A Bruxelles si litiga sui soldi. Così il peso di Putin aumenta

Anche al vertice Nato Donald Trump impone il suo marchio di fabbrica: America First. Da Bruxelles, mentre tratta i suoi partner europei, Germania in primis, come tanti scolaretti ricordando loro che devono guadagnarsi la sufficienza aprendo il portafoglio, scrive ostentatamente un tweet ai suoi elettori negli States profondi ricordando loro che «sono qui ma penso sempre ai nostri agricoltori», vittime a suo avviso della protervia commerciale degli alleati d'oltre Atlantico.

In questo gesto simbolico c'è tutto Trump: un presidente in campagna elettorale continua, che parla agli alleati per essere ascoltato dagli americani ai quali ha promesso che il loro Paese penserà come prima cosa ai propri interessi senza guardare più in faccia nessuno, amici inclusi.
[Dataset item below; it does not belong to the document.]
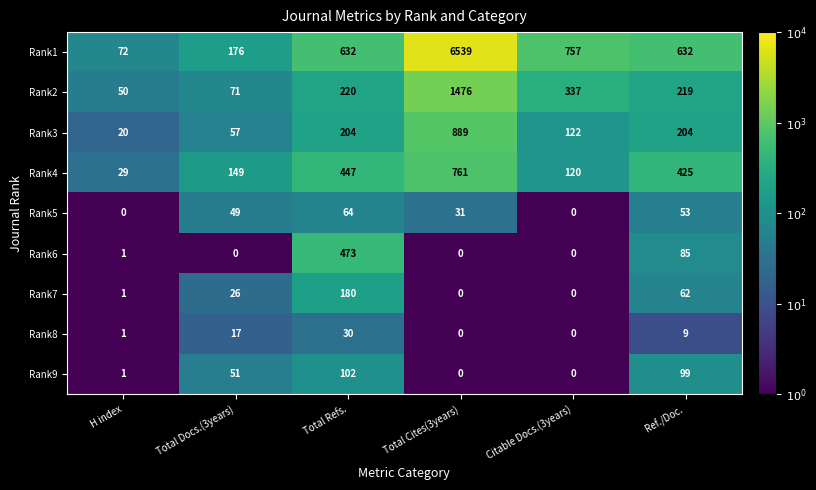

What is the sum of all Rank4 values?

1931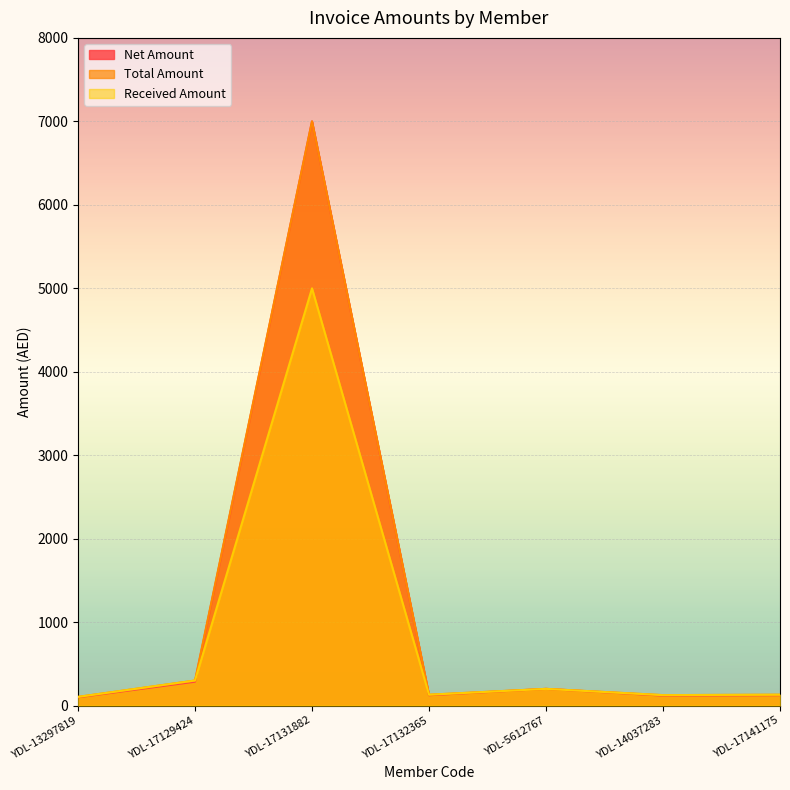

What is the label of the 2nd point from the left?

YDL-17129424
E quando gli viene chiesto cosa accadrebbe se «l'equa ripartizione degli oneri» non venisse rispettata lui replica sornione: vedrete, non succederà.
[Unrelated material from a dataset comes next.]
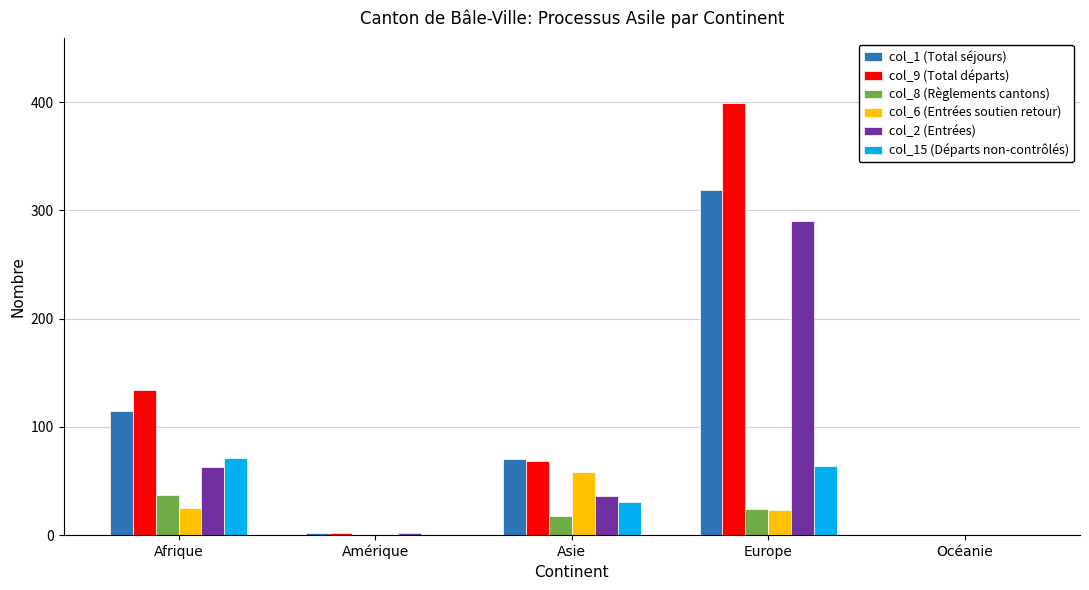

Which label corresponds to the largest value in the chart?

Europe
Almeno a parole, stando alla dichiarazione finale congiunta, non succederà. E forse a Trump, che anche da controparti toste come Vladimir Putin e Kim Jong-un a oggi di parole si è accontentato, anche per questa volta tanto basterà per far contenti i suoi elettori. Ai quali peraltro sfuggirà che il presidente confonda il concetto di quote alla Nato con quello di spese militari, preferendo apprezzare che Trump, da abile giocatore di poker, sia arrivato a pretendere dagli alleati di arrivare al 4% del Pil per ottenere il sospirato 2%.
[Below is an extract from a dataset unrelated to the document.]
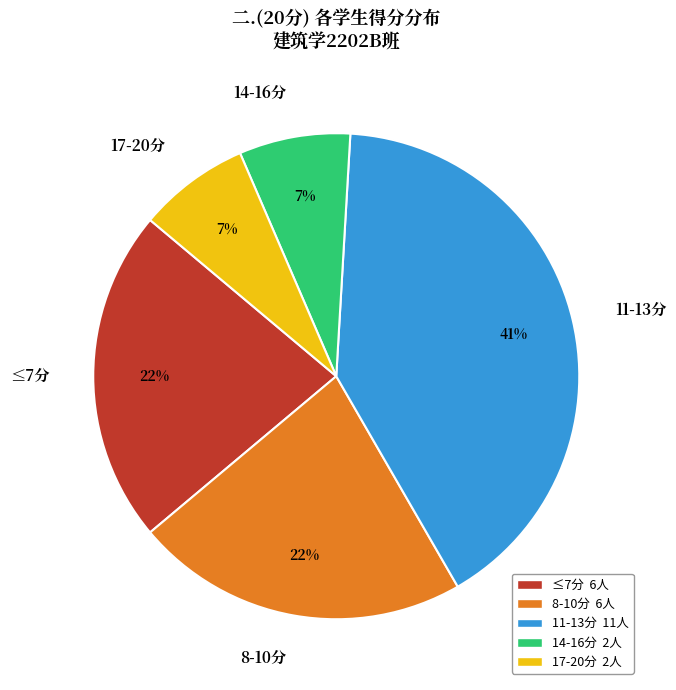

Is there a majority slice in this chart?

No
A vertice concluso, rimane la sensazione sgradevole di un feeling comune andato smarrito, di una reciproca crescente sfiducia tra le due rive dell'Atlantico che la retorica trumpiana delle «relazioni fantastiche» non riesce a nascondere. Impressiona che Trump riservi toni più concilianti ai competitors come la Russia che ai suoi alleati di settant'anni in Europa, tanto da far sospettare ad alcuni analisti che il presidente più imprevedibile del dopoguerra mediti addirittura una rivoluzione strategica avvicinandosi allo «zar» e concordando con lui un sostanzioso disarmo sul suolo europeo. Questo potrebbe piacere a un certo suo elettorato (meno «spese inutili») ma sconvolgerebbe chi è abituato a contare sulla protezione americana. Un incubo? Un'esagerazione? Forse: ma con Trump tutto è possibile. Intanto il presidente francese Macron domenica coglierà l'occasione della finale del mondiale di calcio per un incontro a quattr'occhi con Putin, un leader il cui solido ruolo suggerisce a molti in questi giorni di prendere la via per Mosca.